TASK: Report each line of the data below in which "less" appears.

Data extracted from a collection:
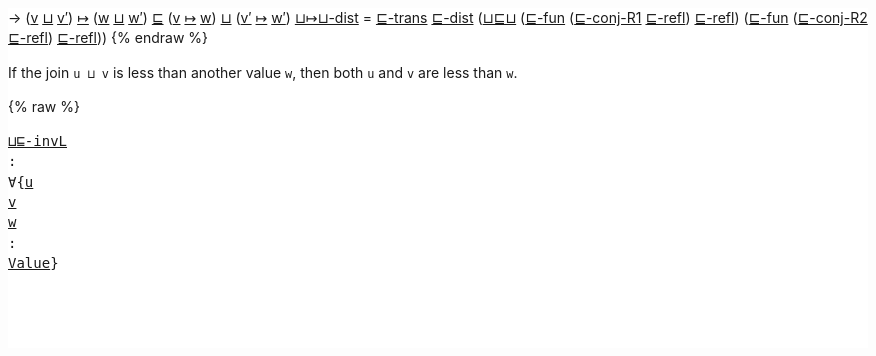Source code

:   <a id="6225" class="Symbol">→</a> <a id="6227" class="Symbol">(</a><a id="6228" href="{% endraw %}{{ site.baseurl }}{% link out/plfa/part3/Denotational.md %}{% raw %}#6204" class="Bound">v</a> <a id="6230" href="{% endraw %}{{ site.baseurl }}{% link out/plfa/part3/Denotational.md %}{% raw %}#4131" class="InductiveConstructor Operator">⊔</a> <a id="6232" href="{% endraw %}{{ site.baseurl }}{% link out/plfa/part3/Denotational.md %}{% raw %}#6206" class="Bound">v′</a><a id="6234" class="Symbol">)</a> <a id="6236" href="{% endraw %}{{ site.baseurl }}{% link out/plfa/part3/Denotational.md %}{% raw %}#4101" class="InductiveConstructor Operator">↦</a> <a id="6238" class="Symbol">(</a><a id="6239" href="{% endraw %}{{ site.baseurl }}{% link out/plfa/part3/Denotational.md %}{% raw %}#6209" class="Bound">w</a> <a id="6241" href="{% endraw %}{{ site.baseurl }}{% link out/plfa/part3/Denotational.md %}{% raw %}#4131" class="InductiveConstructor Operator">⊔</a> <a id="6243" href="{% endraw %}{{ site.baseurl }}{% link out/plfa/part3/Denotational.md %}{% raw %}#6211" class="Bound">w′</a><a id="6245" class="Symbol">)</a> <a id="6247" href="{% endraw %}{{ site.baseurl }}{% link out/plfa/part3/Denotational.md %}{% raw %}#4426" class="Datatype Operator">⊑</a> <a id="6249" class="Symbol">(</a><a id="6250" href="{% endraw %}{{ site.baseurl }}{% link out/plfa/part3/Denotational.md %}{% raw %}#6204" class="Bound">v</a> <a id="6252" href="{% endraw %}{{ site.baseurl }}{% link out/plfa/part3/Denotational.md %}{% raw %}#4101" class="InductiveConstructor Operator">↦</a> <a id="6254" href="{% endraw %}{{ site.baseurl }}{% link out/plfa/part3/Denotational.md %}{% raw %}#6209" class="Bound">w</a><a id="6255" class="Symbol">)</a> <a id="6257" href="{% endraw %}{{ site.baseurl }}{% link out/plfa/part3/Denotational.md %}{% raw %}#4131" class="InductiveConstructor Operator">⊔</a> <a id="6259" class="Symbol">(</a><a id="6260" href="{% endraw %}{{ site.baseurl }}{% link out/plfa/part3/Denotational.md %}{% raw %}#6206" class="Bound">v′</a> <a id="6263" href="{% endraw %}{{ site.baseurl }}{% link out/plfa/part3/Denotational.md %}{% raw %}#4101" class="InductiveConstructor Operator">↦</a> <a id="6265" href="{% endraw %}{{ site.baseurl }}{% link out/plfa/part3/Denotational.md %}{% raw %}#6211" class="Bound">w′</a><a id="6267" class="Symbol">)</a>
<a id="6269" href="{% endraw %}{{ site.baseurl }}{% link out/plfa/part3/Denotational.md %}{% raw %}#6191" class="Function">⊔↦⊔-dist</a> <a id="6278" class="Symbol">=</a> <a id="6280" href="{% endraw %}{{ site.baseurl }}{% link out/plfa/part3/Denotational.md %}{% raw %}#4716" class="InductiveConstructor">⊑-trans</a> <a id="6288" href="{% endraw %}{{ site.baseurl }}{% link out/plfa/part3/Denotational.md %}{% raw %}#4890" class="InductiveConstructor">⊑-dist</a> <a id="6295" class="Symbol">(</a><a id="6296" href="{% endraw %}{{ site.baseurl }}{% link out/plfa/part3/Denotational.md %}{% raw %}#5825" class="Function">⊔⊑⊔</a> <a id="6300" class="Symbol">(</a><a id="6301" href="{% endraw %}{{ site.baseurl }}{% link out/plfa/part3/Denotational.md %}{% raw %}#4787" class="InductiveConstructor">⊑-fun</a> <a id="6307" class="Symbol">(</a><a id="6308" href="{% endraw %}{{ site.baseurl }}{% link out/plfa/part3/Denotational.md %}{% raw %}#4570" class="InductiveConstructor">⊑-conj-R1</a> <a id="6318" href="{% endraw %}{{ site.baseurl }}{% link out/plfa/part3/Denotational.md %}{% raw %}#5556" class="Function">⊑-refl</a><a id="6324" class="Symbol">)</a> <a id="6326" href="{% endraw %}{{ site.baseurl }}{% link out/plfa/part3/Denotational.md %}{% raw %}#5556" class="Function">⊑-refl</a><a id="6332" class="Symbol">)</a>
                            <a id="6362" class="Symbol">(</a><a id="6363" href="{% endraw %}{{ site.baseurl }}{% link out/plfa/part3/Denotational.md %}{% raw %}#4787" class="InductiveConstructor">⊑-fun</a> <a id="6369" class="Symbol">(</a><a id="6370" href="{% endraw %}{{ site.baseurl }}{% link out/plfa/part3/Denotational.md %}{% raw %}#4643" class="InductiveConstructor">⊑-conj-R2</a> <a id="6380" href="{% endraw %}{{ site.baseurl }}{% link out/plfa/part3/Denotational.md %}{% raw %}#5556" class="Function">⊑-refl</a><a id="6386" class="Symbol">)</a> <a id="6388" href="{% endraw %}{{ site.baseurl }}{% link out/plfa/part3/Denotational.md %}{% raw %}#5556" class="Function">⊑-refl</a><a id="6394" class="Symbol">))</a>
</pre>{% endraw %}


If the join `u ⊔ v` is less than another value `w`,
then both `u` and `v` are less than `w`.

{% raw %}<pre class="Agda"><a id="⊔⊑-invL"></a><a id="6588" href="{% endraw %}{{ site.baseurl }}{% link out/plfa/part3/Denotational.md %}{% raw %}#6588" class="Function">⊔⊑-invL</a> <a id="6596" class="Symbol">:</a> <a id="6598" class="Symbol">∀{</a><a id="6600" href="{% endraw %}{{ site.baseurl }}{% link out/plfa/part3/Denotational.md %}{% raw %}#6600" class="Bound">u</a> <a id="6602" href="{% endraw %}{{ site.baseurl }}{% link out/plfa/part3/Denotational.md %}{% raw %}#6602" class="Bound">v</a> <a id="6604" href="{% endraw %}{{ site.baseurl }}{% link out/plfa/part3/Denotational.md %}{% raw %}#6604" class="Bound">w</a> <a id="6606" class="Symbol">:</a> <a id="6608" href="{% endraw %}{{ site.baseurl }}{% link out/plfa/part3/Denotational.md %}{% raw %}#4069" class="Datatype">Value</a><a id="6613" class="Symbol">}</a>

TASK OUTPUT:
If the join `u ⊔ v` is less than another value `w`,
then both `u` and `v` are less than `w`.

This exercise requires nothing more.